• Exercise instructions
**1)** In the Rust, SIMD, and ISPC post, why does the benchmark use z[i] += x[i] * y[i] instead of a plain dot product? Answer in one to three sentences.
**2)** Continue the Rust, SIMD, and ISPC post from the sentence about RUSTFLAGS and --release.

• Text
┄┄┄┄┄┄┄┄┄┄┄┄┄┄┄┄┄┄┄┄
20th May 2020 - 02:09:50 - 3256 characters

Rust, SIMD, and ISPC

We don't use our hardware effectively

Examples of fast compression, parsing JSON, vectorized emulation of 16 32-bit VMs per AVX-512 thread, ...

SIMD isn't easy but it is endlessly fascinating. There's an odd sense of joy gained from peering high level to low through the lens of the compiler and raw assembly. It also happens to be the perfect knife edge between awe and expletives.

Compilers have been improved, and for obvious cases can give you high performance thanks to autovectorization, but that's not guaranteed. As noted by Lucas Meijer on the dangers of relying on autovectorization by the compiler:

I should be able to say “if this loop for some reason doesn’t vectorize, that should be a compiler error, not a ‘oh code is now just 8x slower but it still produces correct values, no biggy!’”

Task: pseudo dot product

The dot product between two vectors is z[i] = x[i] * y[i], or \(z_i = \sum_i x_i y_i \) if you prefer the mathematical notation.

We'll be performing a pseudo dot product, specifically z[i] += x[i] * y[i], for two reasons: first, the compiler is too smart and will remove all our redundant loops as they're not used, and second, we want to demonstrate the fused multiply add (FMA) SIMD intrinsic.

Benchmark

For the benchmark we'll be performing this tight loop 10 million times.

For the CPU I'm using the Intel Core i7-7700k in my desktop machine. This supports various SIMD instruction sets up to and including AVX-2 instructions.

Pre-requisite compiler magic: RUSTFLAGS="-C target-cpu=native" to say "optimize for the CPU on this machine" and --release to perform speed runs on a build with full optimization.
┄┄┄┄┄┄┄┄┄┄┄┄┄┄┄┄┄┄┄┄
• Dataset excerpt
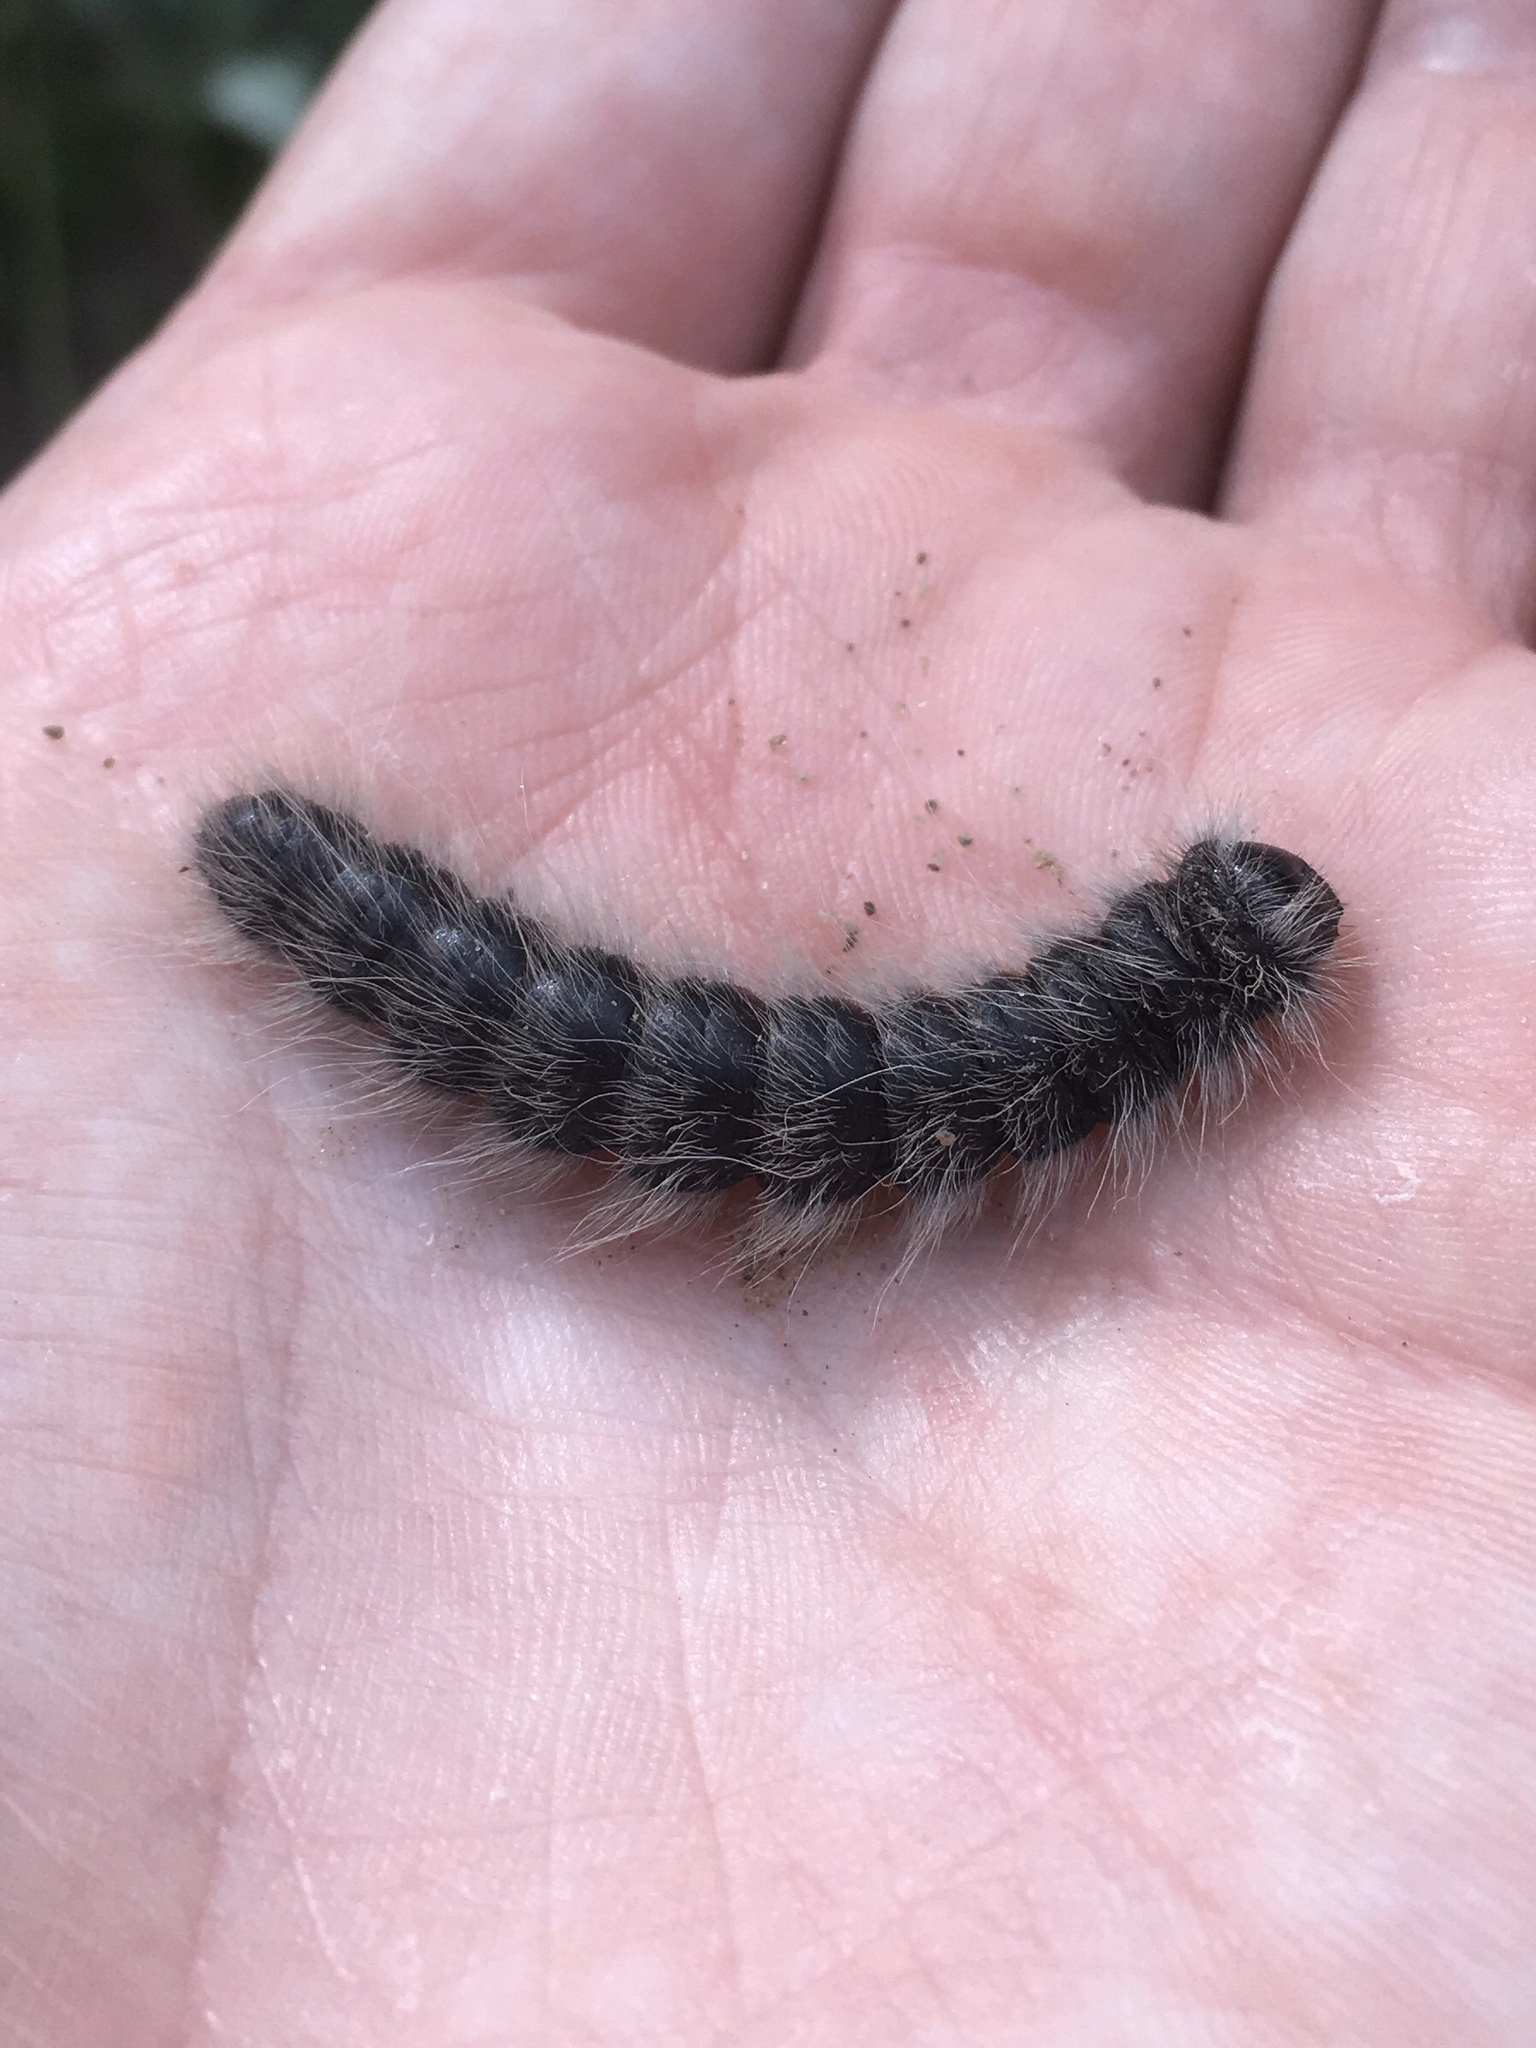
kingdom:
┄┄┄┄┄┄┄┄┄┄┄┄┄┄┄┄┄┄┄┄
• The responses
**1)** The post gives two reasons. If the loops produced results that were never used, the compiler would see them as redundant and remove them. The form z[i] += x[i] * y[i] also lets the post demonstrate the fused multiply add (FMA) SIMD intrinsic.

**2)**
For analyzing the resulting assembly we'll be using cargo asm and perf

Version 1: Naive Rust and naive C

Naive Rust: 4 loads, 4 muls (implicit load), 4 adds (implicit load), 4 saves

Naive C: 4 loads, 4 loads, 4 fmas (implicit load), 4 saves

Version 2: Rust SIMD intrinsics with and without inline

Inlining allows for re-ordering of instructions as long as those instructions don't interfere with each other. In our case this appears to cause issues, likely stalls, as blocks of up to eight moves (vmovups) are scheduled in one go. By turning off inlining we're able to prevent that and the given instructions (move, move, mul + move, save) are unrolled four times.

An interesting aside: Rust may prevent certain code from being inlined if it contains SIMD intrinsics as those SIMD intrinsics might not be supported for all the hardware the binary is intended for.

Version 3: Rust-ISPC and Rust without bounds checking

ISPC's ASM: 4 x (load, load, fma, save) for 992 / 32 loops

Rust: Almost exactly the same generated assembly - yet it's slower ...